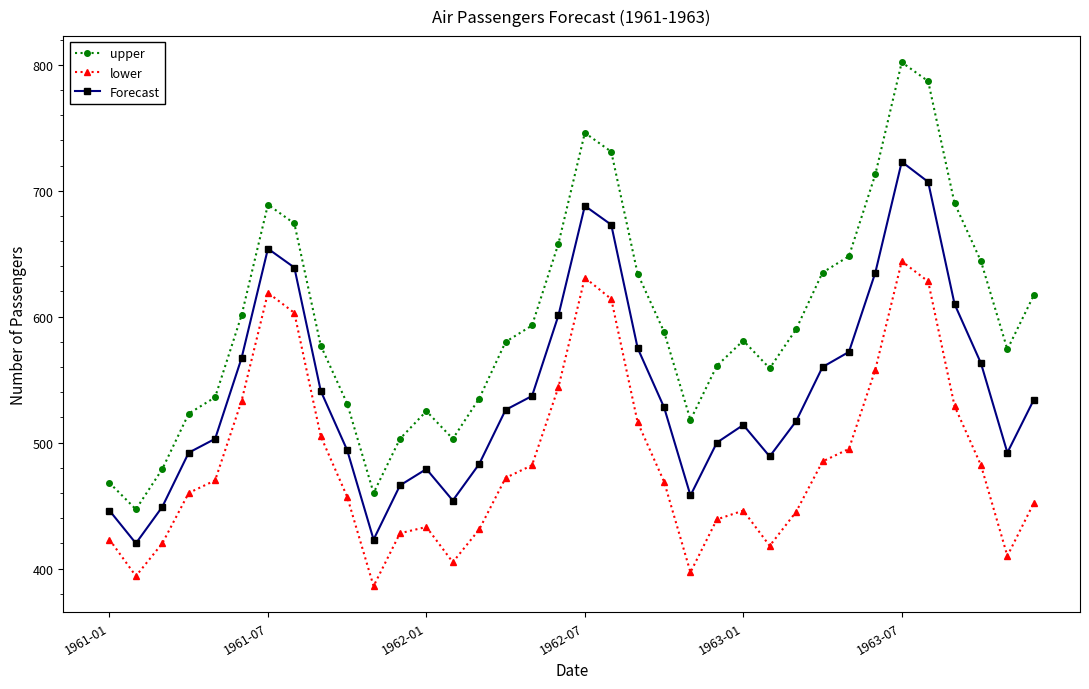

Rank the series by their average value, from lowest to highest.

lower, Forecast, upper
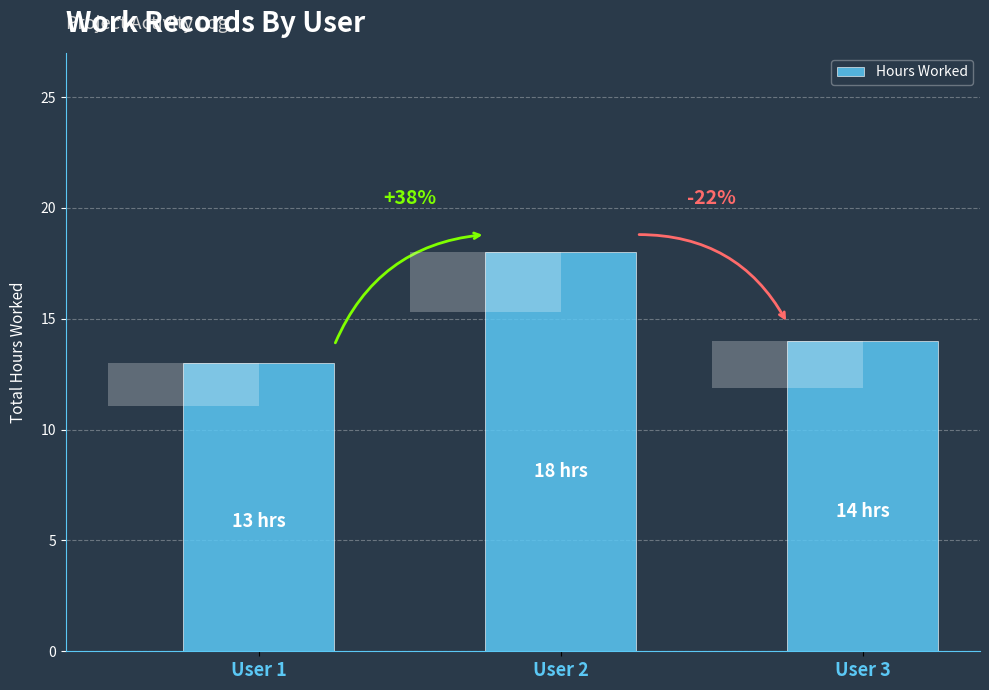

What is the maximum value shown in the chart?

18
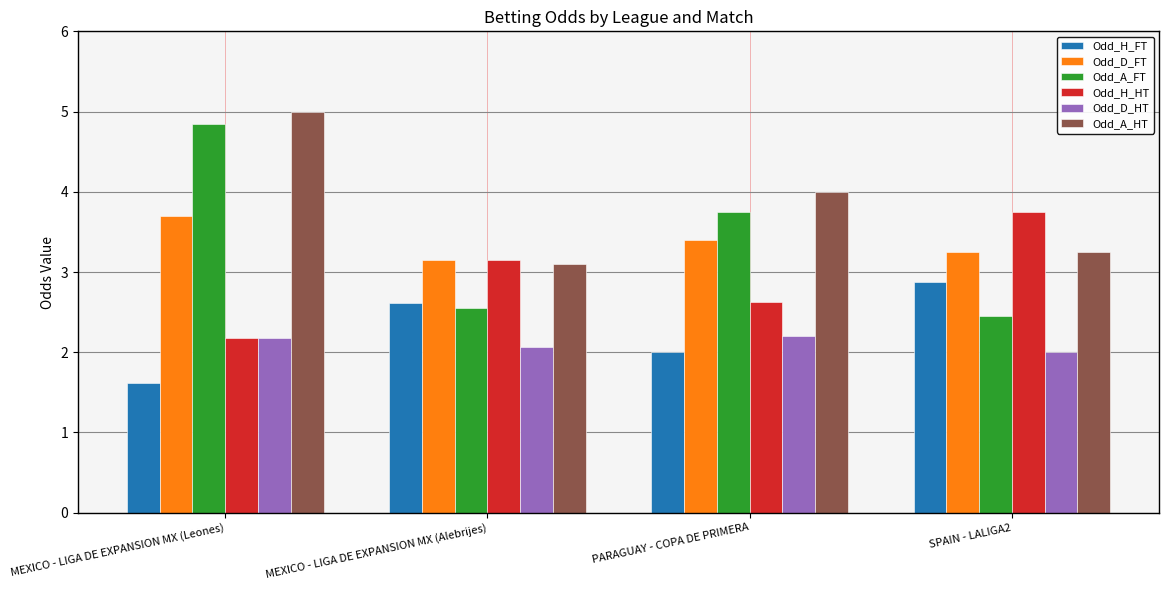

How many values in the Odd_A_HT series are below 4?

2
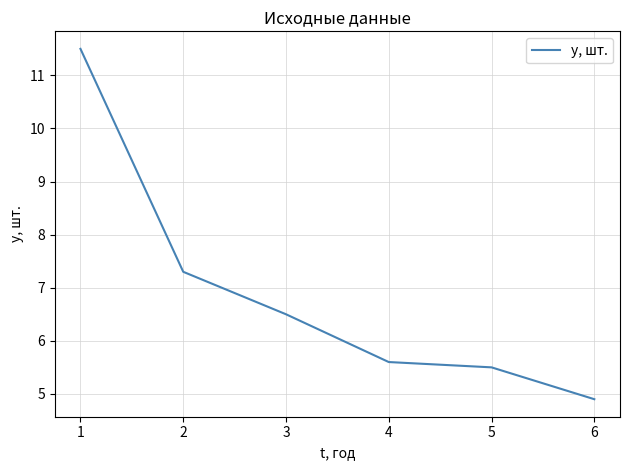

The chart shows a value of 7.3 at 2. True or false?

True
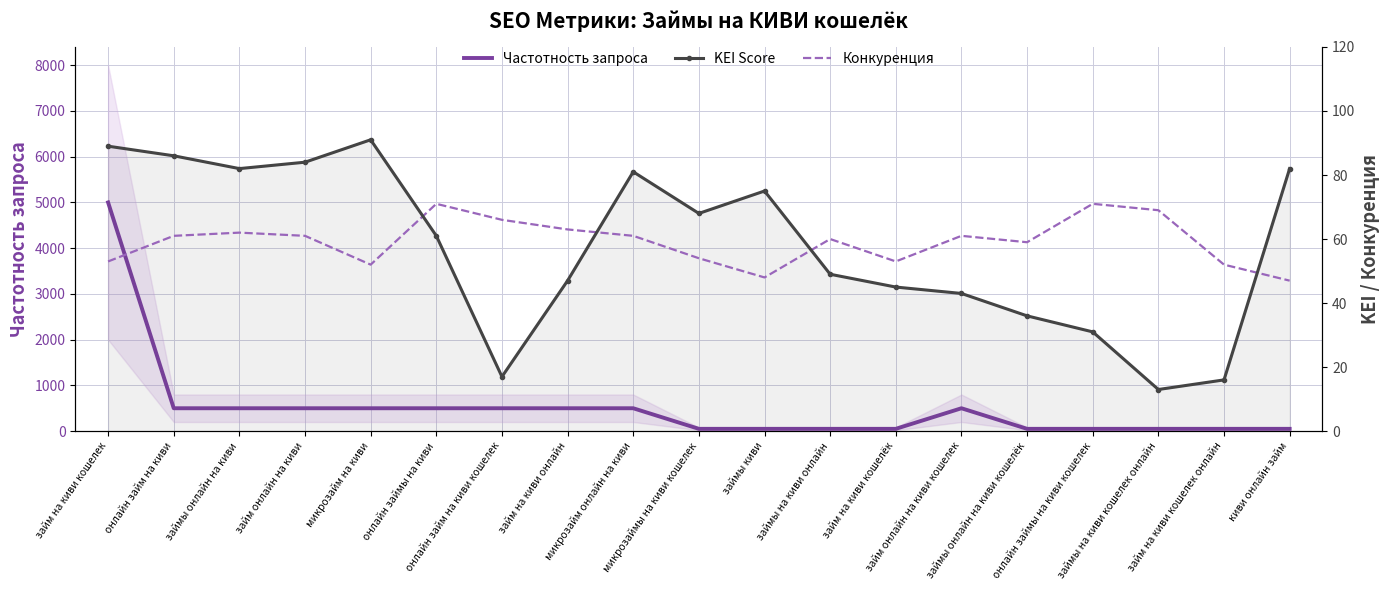

The Частотность запроса series shows 880 at займ онлайн на киви. True or false?

False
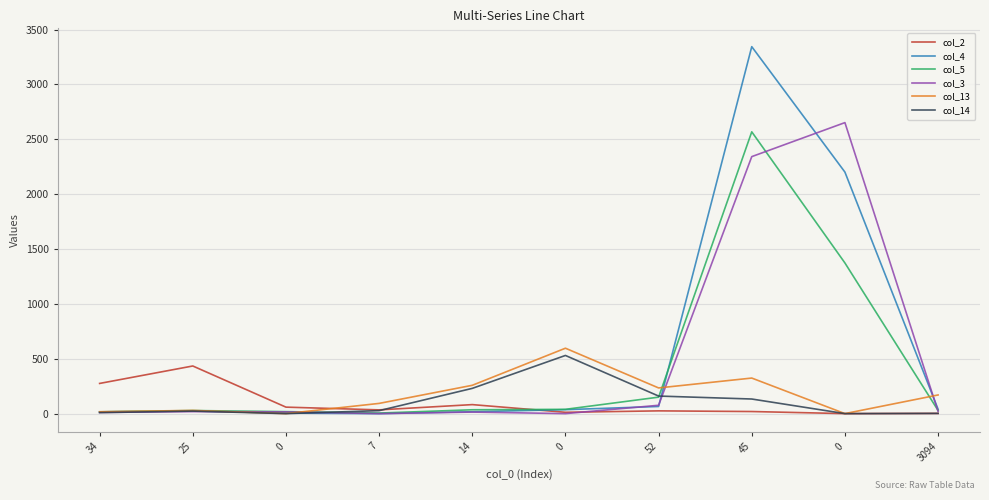

Is this an area chart (filled region under the line)?

No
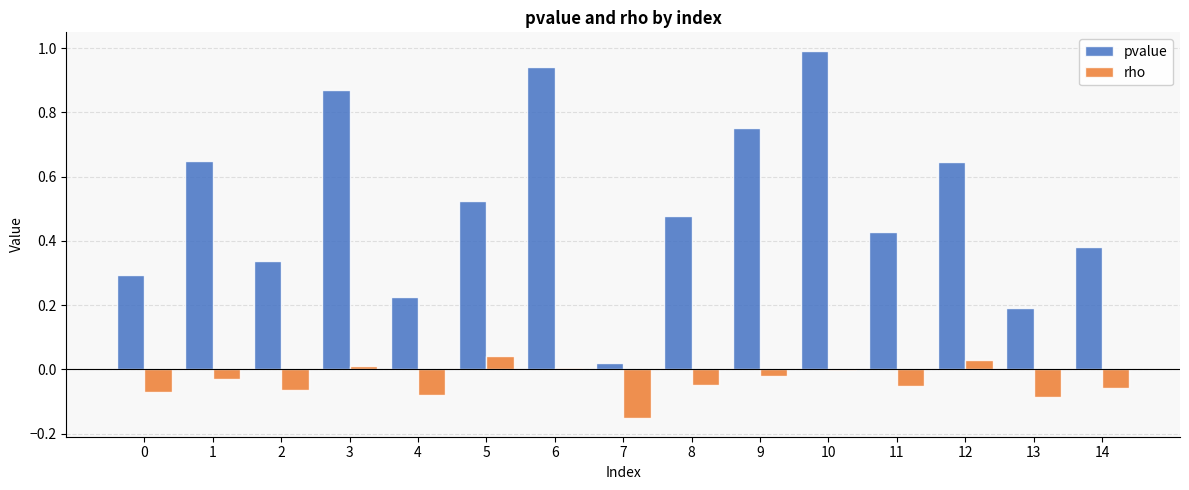

What is the sum of all pvalue values?

7.7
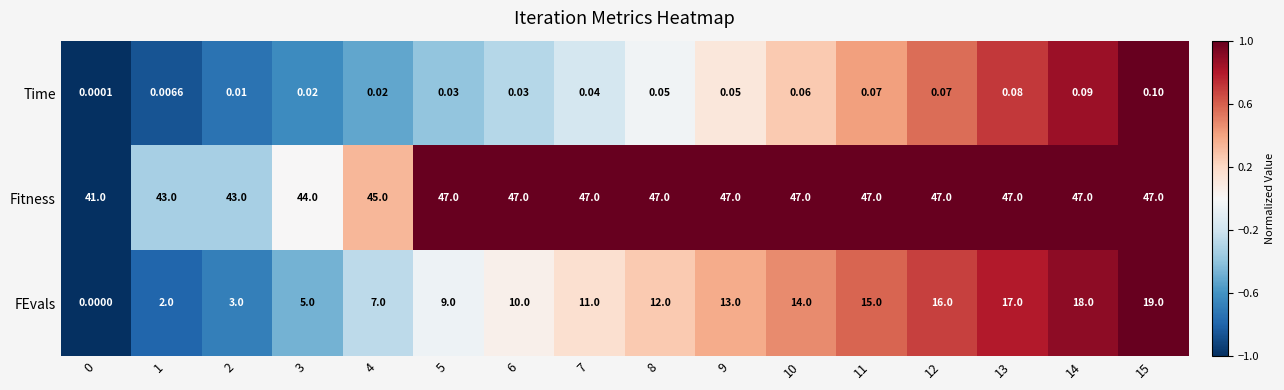

How many categories are shown in the chart?

16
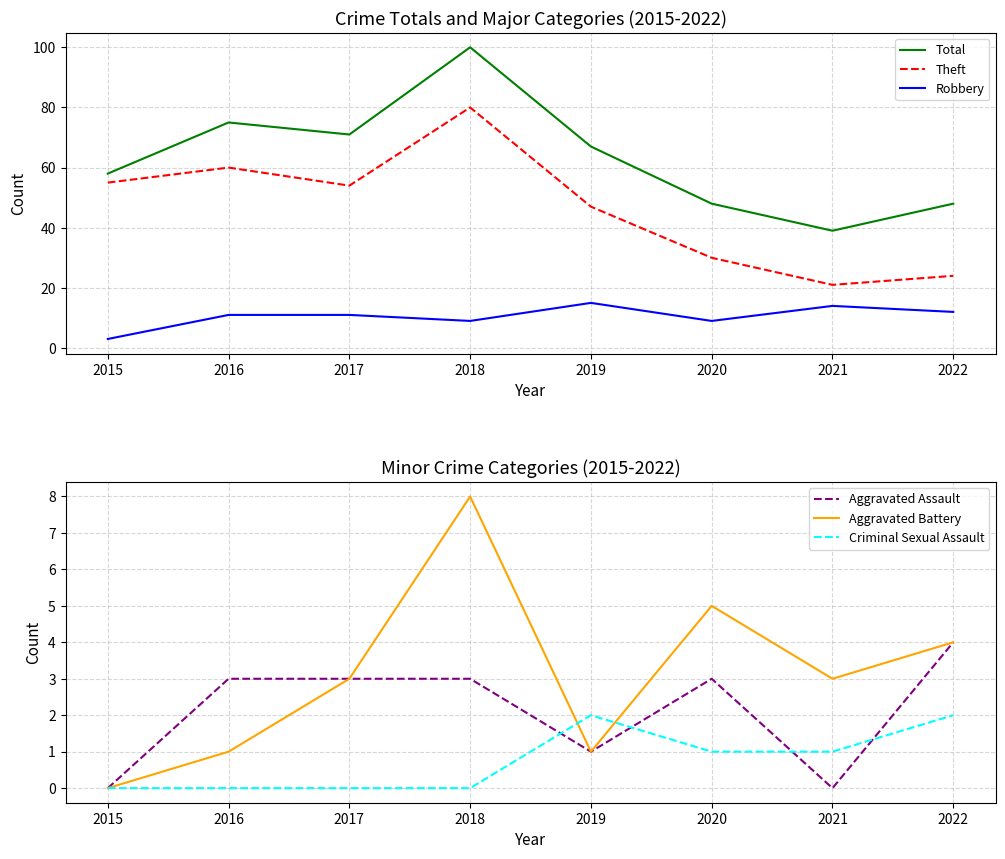

What is the value of the Total point at the 8th from the left?

48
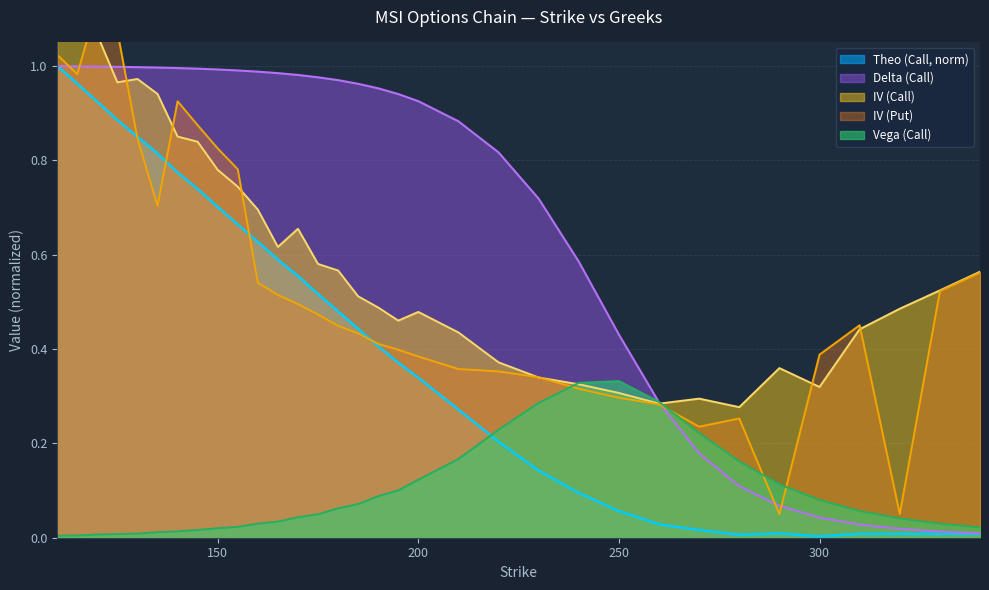

True or false: Vega (Call) and Theo (Call, norm) cross at least once.

True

################

What is required - Please reproduce all of the rows above word for word, leaving out the pictures.

Task output -
Rank the series by their average value, from lowest to highest.

lower, Forecast, upper

What is the maximum value shown in the chart?

18

How many values in the Odd_A_HT series are below 4?

2

The chart shows a value of 7.3 at 2. True or false?

True

The Частотность запроса series shows 880 at займ онлайн на киви. True or false?

False

Is this an area chart (filled region under the line)?

No

What is the sum of all pvalue values?

7.7

How many categories are shown in the chart?

16

What is the value of the Total point at the 8th from the left?

48

True or false: Vega (Call) and Theo (Call, norm) cross at least once.

True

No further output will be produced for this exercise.